[Passage to read Boundary: Start]

By 14th May 2022No Comments11 min read

Morgan Eckroth is always actively searching for the next challenge.

The newest 2022 US Barista Champion is known by over 7 million combined followers as @morgandrinkscoffee on TikTok, Instagram, and YouTube. Together, they watched Morgan take on the Barista Championships in Boston live on social media.

Morgan Eckroth

Morgan Eckroth (Photo by @summerhughesphoto)

For Morgan (she/they), her journey in coffee and digital marketing began in college, where she took on a part-time barista job while working on her marketing degree. She started building her TikTok channel in mid-2019, and when she branched into YouTube, she saw an opportunity to turn her journey into an academic capstone project for her graduation.

She asked her advisor, “If I were able to turn [growing my platform] into a very trackable and recordable project, would building a brand on YouTube be an appropriate capstone?” To her surprise, her proposal was approved, and she set an end goal to reach 100,000 subscribers in three months. Like most challenges Morgan sets for herself, she knocked this one out of the park and was given the green light to graduate with full marks. 

“I like being busy, and I get really bored if I’m not doing stuff,” says Morgan. “I like having projects and goals. I have the honor of being able to do, as a career, a lot of the things that I love, and I like pouring my heart into them, so it’s a lot of time management.” 

So how does Morgan balance her social media channels, part-time barista shifts, and preparing for barista competitions? 

“Lots of coffee.”

[Passage to read Boundary: End]
[Extracted data Boundary: Start]

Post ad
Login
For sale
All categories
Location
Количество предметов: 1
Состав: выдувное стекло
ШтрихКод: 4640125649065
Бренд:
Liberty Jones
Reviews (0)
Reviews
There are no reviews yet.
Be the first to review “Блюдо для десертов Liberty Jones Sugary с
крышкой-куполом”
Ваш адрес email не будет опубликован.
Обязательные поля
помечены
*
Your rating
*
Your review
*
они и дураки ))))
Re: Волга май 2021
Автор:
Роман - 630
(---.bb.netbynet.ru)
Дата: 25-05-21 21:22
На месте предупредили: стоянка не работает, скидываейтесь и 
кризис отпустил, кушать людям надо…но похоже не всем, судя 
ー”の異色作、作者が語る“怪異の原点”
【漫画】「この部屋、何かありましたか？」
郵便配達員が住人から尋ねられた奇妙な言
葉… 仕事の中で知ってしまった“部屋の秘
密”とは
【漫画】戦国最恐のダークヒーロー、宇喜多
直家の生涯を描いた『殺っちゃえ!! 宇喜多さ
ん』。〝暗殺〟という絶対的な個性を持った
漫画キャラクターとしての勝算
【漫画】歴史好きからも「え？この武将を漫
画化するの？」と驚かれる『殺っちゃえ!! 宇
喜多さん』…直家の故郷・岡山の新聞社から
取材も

[Extracted data Boundary: End]
[Extracted data Boundary: Start]

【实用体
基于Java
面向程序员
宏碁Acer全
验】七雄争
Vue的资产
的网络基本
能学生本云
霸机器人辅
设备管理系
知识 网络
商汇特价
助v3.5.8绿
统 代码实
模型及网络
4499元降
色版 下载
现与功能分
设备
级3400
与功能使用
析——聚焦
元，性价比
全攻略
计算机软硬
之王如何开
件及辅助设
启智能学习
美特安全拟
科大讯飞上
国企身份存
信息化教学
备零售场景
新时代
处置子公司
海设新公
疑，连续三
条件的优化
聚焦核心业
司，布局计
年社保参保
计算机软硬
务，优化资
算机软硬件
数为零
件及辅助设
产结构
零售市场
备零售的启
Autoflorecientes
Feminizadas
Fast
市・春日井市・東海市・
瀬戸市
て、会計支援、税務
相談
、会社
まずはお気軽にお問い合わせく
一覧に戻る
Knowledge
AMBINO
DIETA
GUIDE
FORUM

[Extracted data Boundary: End]

**What the exercise asks**
Write out the section of the Morgan Eckroth profile that begins at the words "The newest 2022" and stops after "on social media.". The data has no connection to the text.

**Your response**
The newest 2022 US Barista Champion is known by over 7 million combined followers as @morgandrinkscoffee on TikTok, Instagram, and YouTube. Together, they watched Morgan take on the Barista Championships in Boston live on social media.